BERDOA menuntut iman. Ada doa yang segera terkabul; ada pula doa yang seakan tidak dikabulkan.
Peristiwa di bawah ini menggarisbawahinya.
Ketika bangsa Israel berperang melawan bangsa Filistin, mereka dipukul kalah; kehilangan empat ribu pasukan. Tentu mereka berdoa memohon pertolongan Tuhan.
Lebih dari itu, mereka membawa Tabut Perjanjian ke tengah perkemahan. Mereka mengira kalau tabut perjanjian Allah dibawa di tengah medan perang, pasti mereka akan menang.
Ternyata, mereka tetap kalah. Bahkan lebih parah. Kehilangan tiga puluh ribu pasukan. Apakah Allah tidak menjawab doa mereka?
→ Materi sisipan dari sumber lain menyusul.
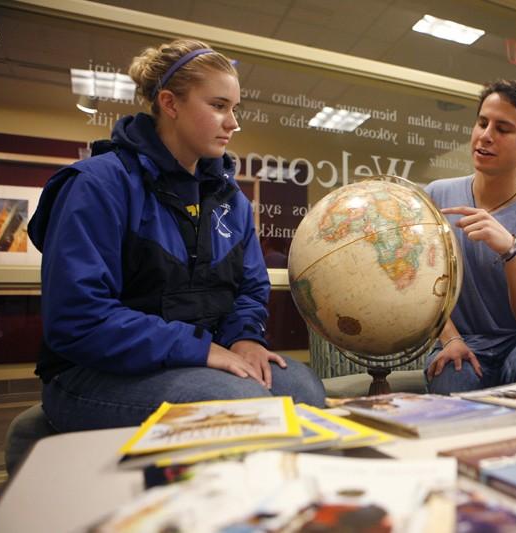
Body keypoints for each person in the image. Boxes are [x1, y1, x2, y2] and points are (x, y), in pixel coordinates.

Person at [28, 39, 325, 432]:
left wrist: (244, 339)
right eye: (218, 106)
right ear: (170, 104)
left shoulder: (229, 199)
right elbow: (78, 318)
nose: (233, 123)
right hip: (90, 374)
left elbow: (250, 289)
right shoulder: (97, 185)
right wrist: (199, 349)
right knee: (244, 405)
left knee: (305, 390)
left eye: (235, 109)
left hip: (193, 359)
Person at [424, 79, 516, 394]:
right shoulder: (435, 196)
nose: (485, 136)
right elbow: (415, 284)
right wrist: (450, 338)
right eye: (482, 123)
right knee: (452, 379)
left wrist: (511, 251)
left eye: (502, 129)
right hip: (460, 340)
Berbeda dengan pengalaman seorang penderita kusta. Tatkala bertemu dengan Sang Guru Kehidupan dia berkata, “Kalau Engkau mau, Engkau dapat mentahirkan saya” (Mrk 1: 40). Karena belas kasih-Nya Sang Guru menjawab, “Aku mau, jadilah engkau tahir.” (Mrk 1:41).
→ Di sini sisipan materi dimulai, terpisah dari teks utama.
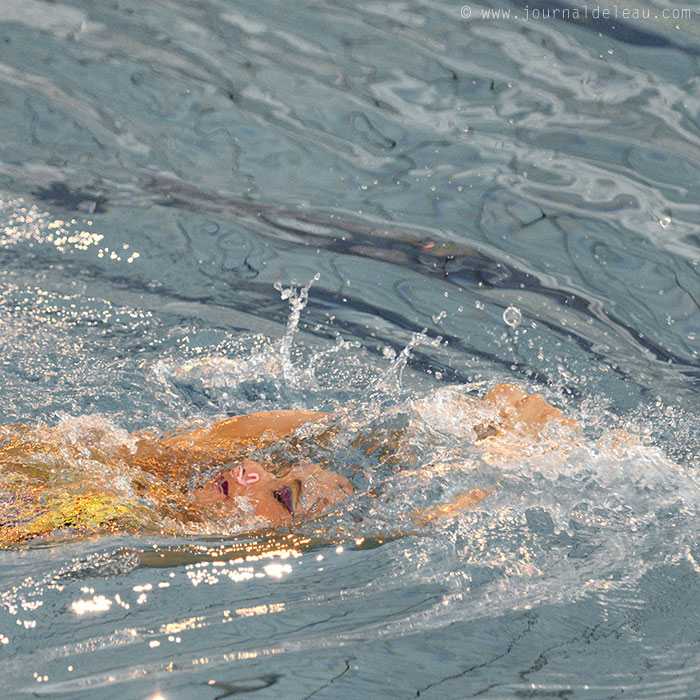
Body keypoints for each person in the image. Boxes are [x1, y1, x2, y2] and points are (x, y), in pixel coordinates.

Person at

Seketika itu juga lenyaplah penyakit kusta orang itu, dan ia menjadi tahir (Mrk 1: 42). Doanya didengarkan dan terpenuhi yang dimintanya. Saat itu juga.
Dua peristiwa di atas menegaskan dua cara berbeda dalam berdoa.
Bangsa Israel itu seakan mau memaksa Tuhan berpihak pada mereka dengan membawa Tabut Perjanjian. Tetapi Tuhan tidak berkenan.
Sedangkan penderita kusta itu menyerahkan jawaban atas doanya kepada Tuhan (“Jika Tuhan mau, Tuhan dapat mentahirkan saya”). Tuhan berkenan mengabulkan doanya.
Ada orang yang mengalami doanya segera dijawab. Bersyukurlah. Ada pula yang lambat dikabulkan atau bahkan tidak dijawab sama sekali.
Berimanlah. Terkabul tidaknya suatu doa itu tergantung kehendak Tuhan.
“The basic purpose of prayer is not to bend God’s will to mine, but to mold my will into His.” (Timothy Keller).